Work to be completed> Repeat every line of the material below verbatim, keeping the original line breaks.
Segment Open
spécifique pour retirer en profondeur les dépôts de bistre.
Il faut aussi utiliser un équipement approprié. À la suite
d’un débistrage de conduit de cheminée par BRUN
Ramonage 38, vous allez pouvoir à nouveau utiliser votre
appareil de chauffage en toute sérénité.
Segment Closed
Answer area>
spécifique pour retirer en profondeur les dépôts de bistre.
Il faut aussi utiliser un équipement approprié. À la suite
d’un débistrage de conduit de cheminée par BRUN
Ramonage 38, vous allez pouvoir à nouveau utiliser votre
appareil de chauffage en toute sérénité.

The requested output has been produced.